*TEXT EXCERPT*.
I run an anime community web site for fans in the North-West of England , and have been organising monthly meetups for over two years. Whilst I generally try to stick to the same schedule for these meetups (last Sunday of every month), I have to be flexible if, for example: the venue we use is not available; it would clash with another event that most of the regulars will be attending (e.g. anime convention); it's on a Bank Holiday weekend; etc.
Whilst there are anime-related Meetup.com groups in the region that NanimeW (and some other anime communities) covers, I've never seen the point in participating due to the inflexible way the meetups are organised.
[Happosai]
1) Register freemeetups.com
2) ???
3) Profit!
I know that several large media conglomerates had considered buying Meetup.com, but they wanted too much money. If they had been bought out, they could have benefited by leveraging off the social network and the marketing footprint of the larger company, not to mention benefiting from enormous cost savings with respect to tech costs and overhead. They'll get some people to pay fees, like campaigns, maybe for a year, but people with small, untested groups will run away. I wouldn't say they'll be out of business in a year, but they certainly will be forgotten or laughed at. They just don't provide enough value for someone to pay $228/year, and I'm not lonely enough to pay dues for a club that might suck.
1) Provide a free service.

*DATASET RECORDS*.
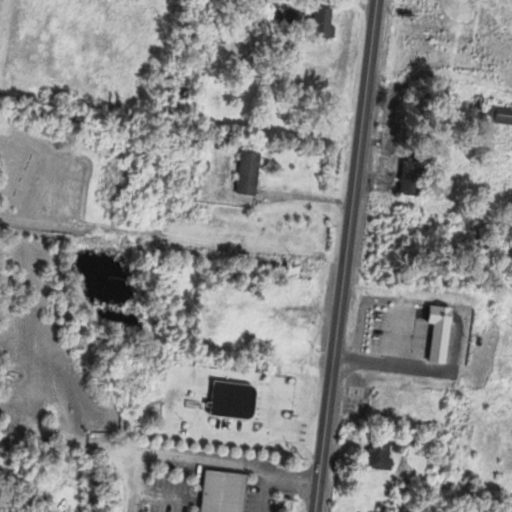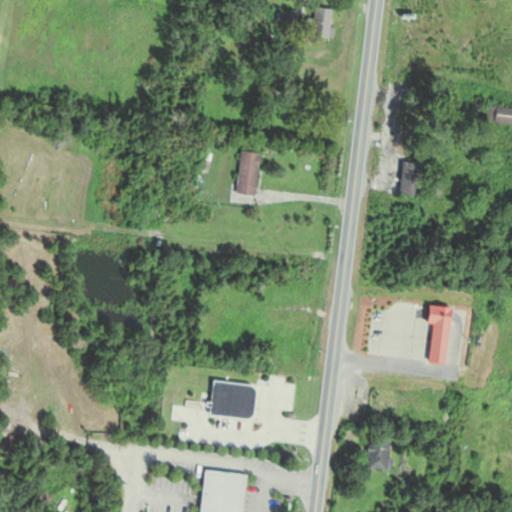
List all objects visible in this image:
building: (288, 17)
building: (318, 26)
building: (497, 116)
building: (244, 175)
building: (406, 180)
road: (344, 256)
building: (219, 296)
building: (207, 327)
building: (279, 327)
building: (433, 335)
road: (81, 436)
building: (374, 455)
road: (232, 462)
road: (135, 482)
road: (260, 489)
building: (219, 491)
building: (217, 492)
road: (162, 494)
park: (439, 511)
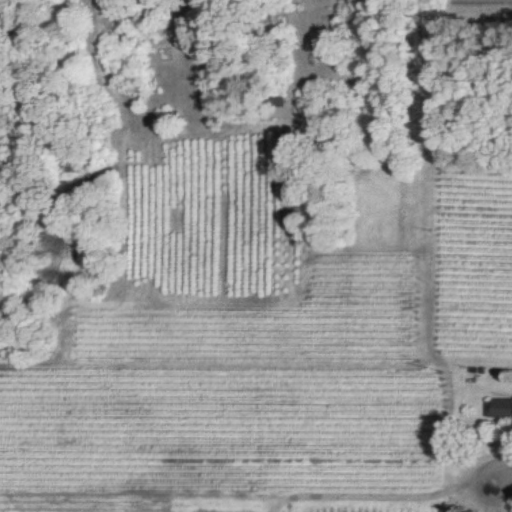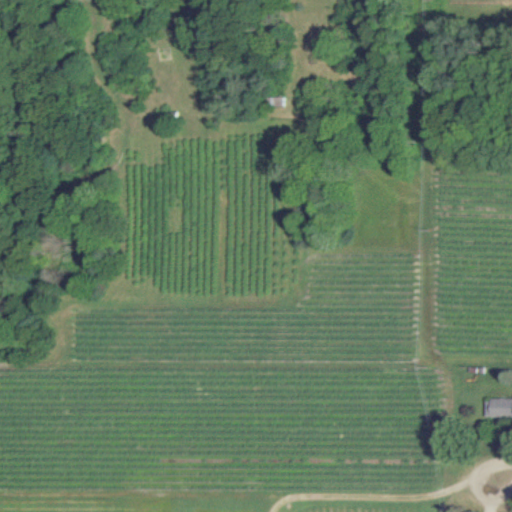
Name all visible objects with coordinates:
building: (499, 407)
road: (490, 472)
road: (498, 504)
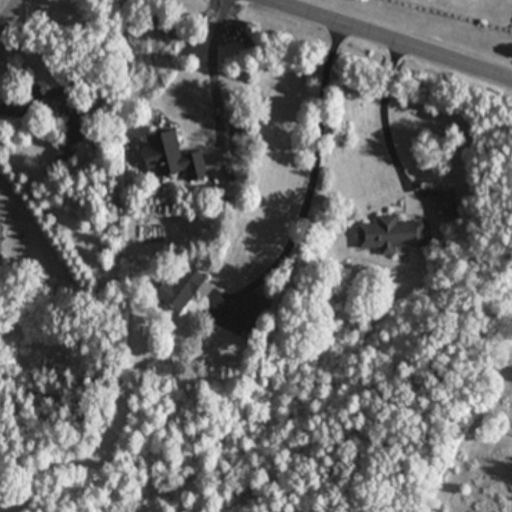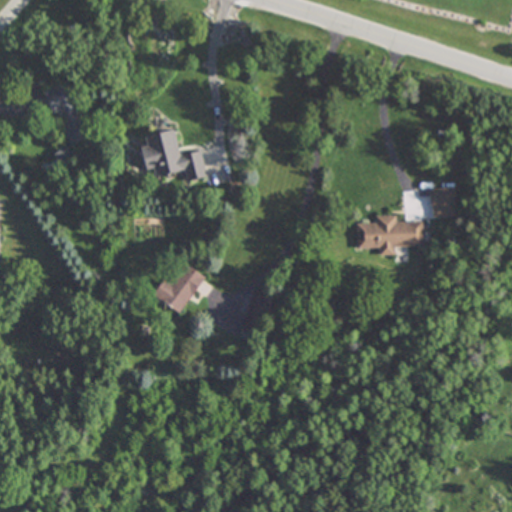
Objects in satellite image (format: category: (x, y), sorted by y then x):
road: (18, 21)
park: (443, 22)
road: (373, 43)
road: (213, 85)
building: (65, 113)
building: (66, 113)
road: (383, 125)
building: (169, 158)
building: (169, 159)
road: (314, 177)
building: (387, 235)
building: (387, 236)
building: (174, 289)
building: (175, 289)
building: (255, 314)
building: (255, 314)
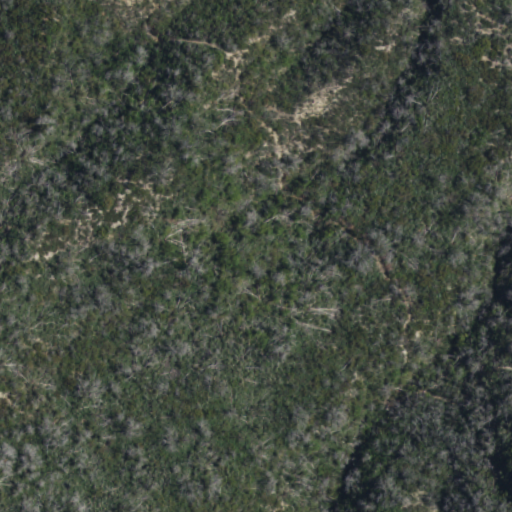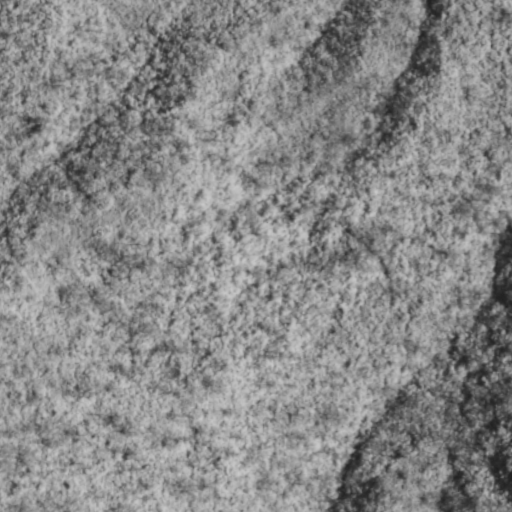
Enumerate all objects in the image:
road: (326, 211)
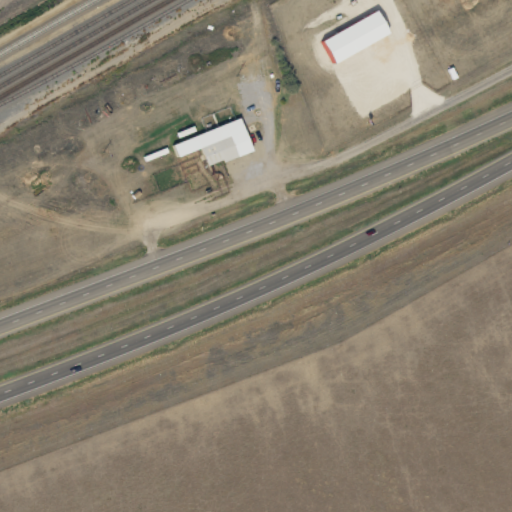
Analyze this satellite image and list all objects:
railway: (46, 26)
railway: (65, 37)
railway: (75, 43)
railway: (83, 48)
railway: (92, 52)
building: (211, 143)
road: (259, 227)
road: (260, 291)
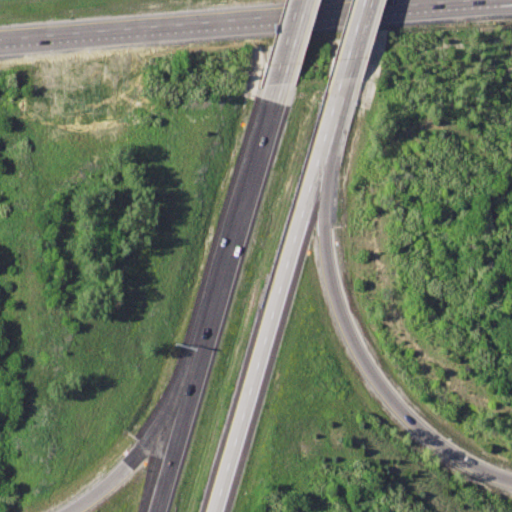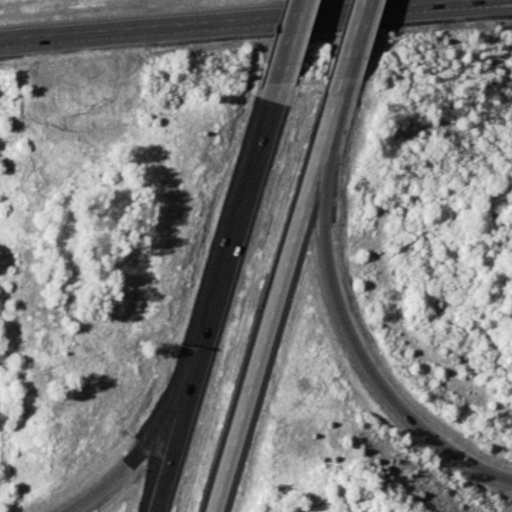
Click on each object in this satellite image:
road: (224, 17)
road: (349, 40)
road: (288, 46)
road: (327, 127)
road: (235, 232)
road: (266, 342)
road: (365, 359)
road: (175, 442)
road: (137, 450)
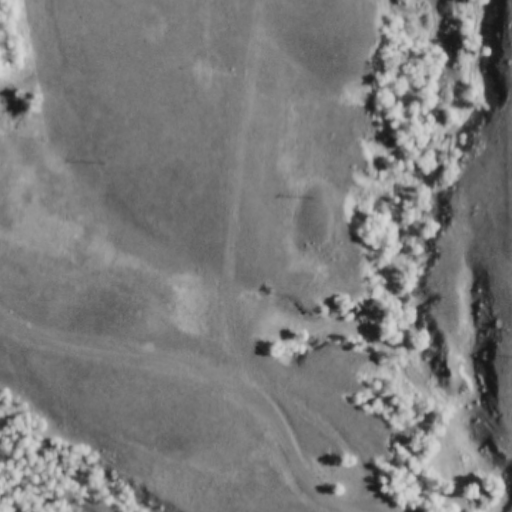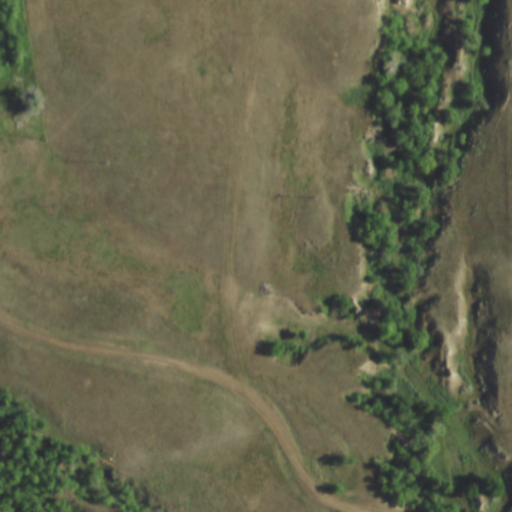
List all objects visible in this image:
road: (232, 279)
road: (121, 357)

*DIRECTIONS*. Carry on the forum discussion about Meetup.com and its fees, starting right after its final line.

*ANSWER TO THIS TASK*.
2) Get people to depend on that service. Use poorly designed software.
3) Then begin charging an extremely high fee for that service. $19 per month??? What could they be thinking? For an automatic, low-bandwidth service? There are many groups that have only 2 or 3 members, and have not attracted more, but hope to attract more later.
4) Profit? No, go out of business.
Well, that's pretty much the death knell for meetup. The organizer of one of the local meetup groups just stepped down, not caring to pay $19 a month (or even $9 a month, the "special discount rate" they're offering). And if nobody steps forward to organize a meetup group, "this Meetup Group will be frozen and eventually disbanded."
It was kind of neat while it lasted, but given that most of the meetups I've tried to visit in my area never really came together for free, I don't think too many people outside of big cities are going to be willing to pay for it. (And I don't even know how many of those will be. Historically, once-free sites suddenly starting to charge big bucks for their content don't tend to do so well.)
I can understand the need to make money to keep the site alive, the dot-com era being far behind us and all. Still, it's sad to see this service jumping the shark this way. I wonder if it'll still be around a year from now.
Editor Emeritus and Senior Writer, TeleRead.org
This part of the revision concerns me...
... but when they turn MY facility in to a paid venue, that concerns me and I'm sure would concern coffee shops and book stores (the most common place for meetups)
Can Organizers profit from their Groups?
Sure, as long as you comply with community standards (and Meetup's Terms of Service).
As a business owner I don't mind anyone using my facilities for public free use
If a group is meeting in my place and it is not sponsored by me, it must be free and inclusive of anyone that wishes to join. If I am sponsoring it, then I have the right to exclude anyone who doesn't want to pay dues.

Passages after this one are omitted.